▶ EXTRACT
((
While I can understand your enthusiasm for resolving your workplace issues, bringing it up to your boss's private text messaging service on his cell phone was entirely inappropriate - to say nothing of badmouthing another employee on the same text line.
You are working in an IT profession, and information about your product is sensitive data, whether you think it is or not. That includes problems and resolutions to those problems. Information like this should be transferred via a secure medium, like your work email, rather than through personal texts.
These messages you sent to your boss now belong to him - they appeared on his cell phone after all - and he can indeed present them to HR if he so wishes. Be glad that you're only getting a warning for this type of conduct rather than dismissed entirely - exchanging sensitive work information like this is extremely dangerous.
That's not even bringing up the personal complaints about a co-worker, which should be addressed to your boss in-person or by work email even if you are not an IT professional, and only if you have already made an effort to resolve this personal conflict with your co-worker already.
))
▶ EXCERPTED DATA
((
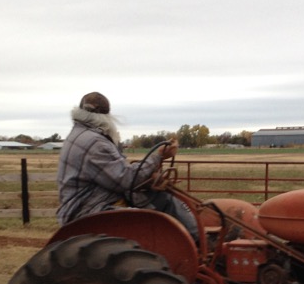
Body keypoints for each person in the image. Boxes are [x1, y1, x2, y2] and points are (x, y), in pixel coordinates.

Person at [56, 92, 198, 237]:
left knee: (161, 199)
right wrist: (159, 156)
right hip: (90, 208)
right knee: (154, 219)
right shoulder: (95, 143)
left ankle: (195, 239)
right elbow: (126, 178)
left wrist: (148, 179)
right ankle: (198, 239)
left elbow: (115, 174)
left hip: (90, 202)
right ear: (105, 116)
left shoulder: (80, 135)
))
▶ ASSIGNED TASK 1
Write out the workplace advice reply from "These messages you" up to and including "is extremely dangerous.", leaving every word of that span unchanged.
▶ ASSIGNED TASK 2
Extend the workplace advice reply, picking up right after its final sentence.

▶ RESPONSE AREA 1
These messages you sent to your boss now belong to him - they appeared on his cell phone after all - and he can indeed present them to HR if he so wishes. Be glad that you're only getting a warning for this type of conduct rather than dismissed entirely - exchanging sensitive work information like this is extremely dangerous.

▶ RESPONSE AREA 2
The absolute best thing you can do in this situation is accept that you made a mistake, apologize for it, promise not to ever do anything like it again in the future, and then never do anything like that again in the future. That's the entire point of a warning, and if you ignore it or dismiss it, you'll be in more trouble than you already are. Accepting responsibility for mistakes made involving your workplace (including off-hours work-related communication) is a part of everyone's work cycle, and you must learn to own up to mistakes.
In short: A write-up for this kind of behavior is entirely justified, your boss does have the right to show the contents of your text to HR, and you should accept responsibility for this blunder and move on.